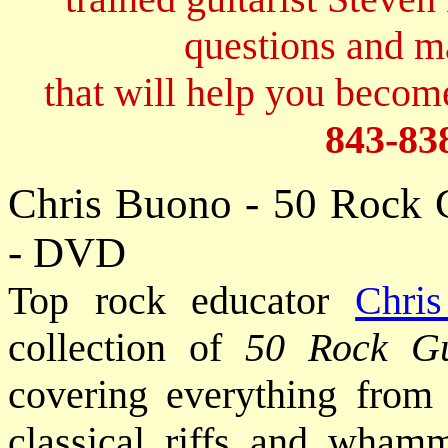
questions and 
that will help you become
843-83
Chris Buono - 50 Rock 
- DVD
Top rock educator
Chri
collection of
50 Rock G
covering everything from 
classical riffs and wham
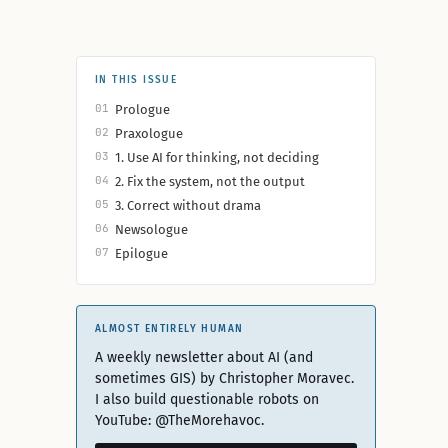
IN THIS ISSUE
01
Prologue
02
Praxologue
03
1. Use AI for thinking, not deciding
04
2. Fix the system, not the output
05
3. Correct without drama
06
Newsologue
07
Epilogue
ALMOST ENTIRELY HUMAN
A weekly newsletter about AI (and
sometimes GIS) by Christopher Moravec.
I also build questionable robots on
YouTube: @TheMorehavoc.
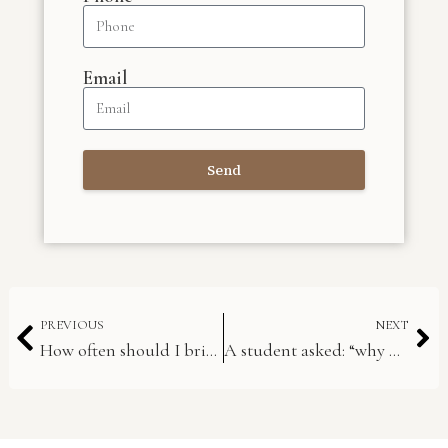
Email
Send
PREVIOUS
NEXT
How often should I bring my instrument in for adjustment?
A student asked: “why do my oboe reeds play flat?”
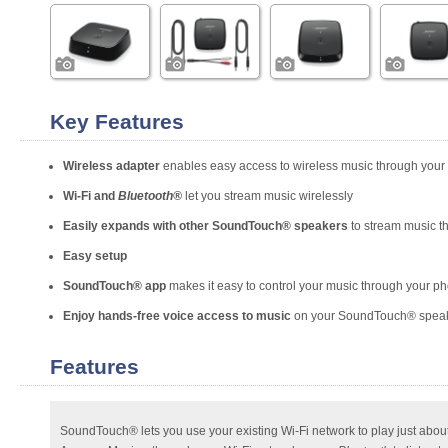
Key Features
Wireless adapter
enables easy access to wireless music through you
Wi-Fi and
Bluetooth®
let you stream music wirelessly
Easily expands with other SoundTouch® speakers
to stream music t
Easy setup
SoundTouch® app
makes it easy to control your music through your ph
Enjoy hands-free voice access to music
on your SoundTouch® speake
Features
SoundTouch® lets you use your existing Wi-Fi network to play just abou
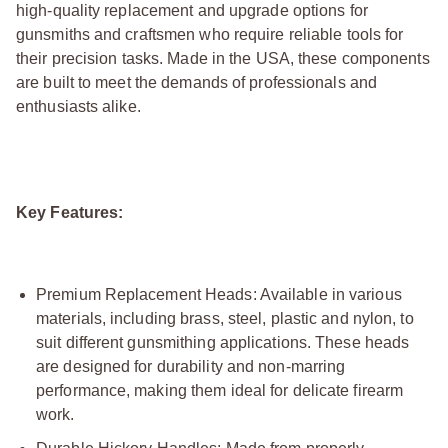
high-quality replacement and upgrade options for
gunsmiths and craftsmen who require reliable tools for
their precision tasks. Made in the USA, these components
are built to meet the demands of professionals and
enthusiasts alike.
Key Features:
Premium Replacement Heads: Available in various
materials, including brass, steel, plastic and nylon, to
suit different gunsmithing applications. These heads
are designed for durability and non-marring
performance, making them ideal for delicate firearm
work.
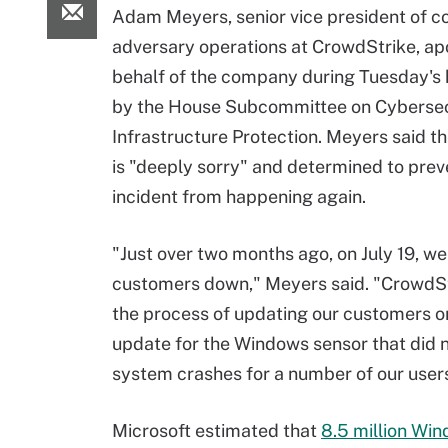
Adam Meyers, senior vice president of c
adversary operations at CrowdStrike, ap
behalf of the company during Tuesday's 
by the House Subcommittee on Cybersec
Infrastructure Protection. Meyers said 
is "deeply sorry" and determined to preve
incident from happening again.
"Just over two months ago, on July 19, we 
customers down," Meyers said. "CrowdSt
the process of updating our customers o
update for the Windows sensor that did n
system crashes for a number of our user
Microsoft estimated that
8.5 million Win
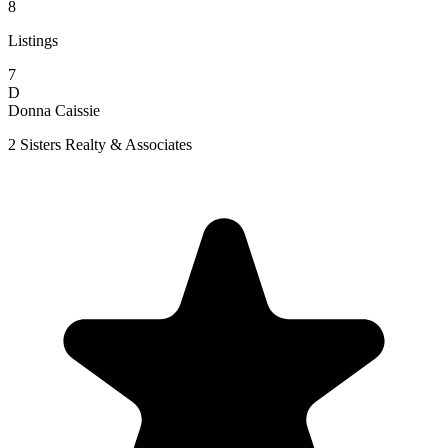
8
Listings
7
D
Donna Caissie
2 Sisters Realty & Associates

Task description
The whole listing should be restated word for word, with no pictures.

Solved problem
questions and 
that will help you become
843-83
Chris Buono - 50 Rock 
- DVD
Top rock educator
Chri
collection of
50 Rock G
covering everything from 
classical riffs and wham
IN THIS ISSUE
01
Prologue
02
Praxologue
03
1. Use AI for thinking, not deciding
04
2. Fix the system, not the output
05
3. Correct without drama
06
Newsologue
07
Epilogue
ALMOST ENTIRELY HUMAN
A weekly newsletter about AI (and
sometimes GIS) by Christopher Moravec.
I also build questionable robots on
YouTube: @TheMorehavoc.
Email
Send
PREVIOUS
NEXT
How often should I bring my instrument in for adjustment?
A student asked: “why do my oboe reeds play flat?”
Key Features
Wireless adapter
enables easy access to wireless music through you
Wi-Fi and
Bluetooth®
let you stream music wirelessly
Easily expands with other SoundTouch® speakers
to stream music t
Easy setup
SoundTouch® app
makes it easy to control your music through your ph
Enjoy hands-free voice access to music
on your SoundTouch® speake
Features
SoundTouch® lets you use your existing Wi-Fi network to play just abou
high-quality replacement and upgrade options for
gunsmiths and craftsmen who require reliable tools for
their precision tasks. Made in the USA, these components
are built to meet the demands of professionals and
enthusiasts alike.
Key Features:
Premium Replacement Heads: Available in various
materials, including brass, steel, plastic and nylon, to
suit different gunsmithing applications. These heads
are designed for durability and non-marring
performance, making them ideal for delicate firearm
work.
Adam Meyers, senior vice president of c
adversary operations at CrowdStrike, ap
behalf of the company during Tuesday's 
by the House Subcommittee on Cybersec
Infrastructure Protection. Meyers said 
is "deeply sorry" and determined to preve
incident from happening again.
"Just over two months ago, on July 19, we 
customers down," Meyers said. "CrowdSt
the process of updating our customers o
update for the Windows sensor that did n
system crashes for a number of our user
Microsoft estimated that
8.5 million Win
8
Listings
7
D
Donna Caissie
2 Sisters Realty & Associates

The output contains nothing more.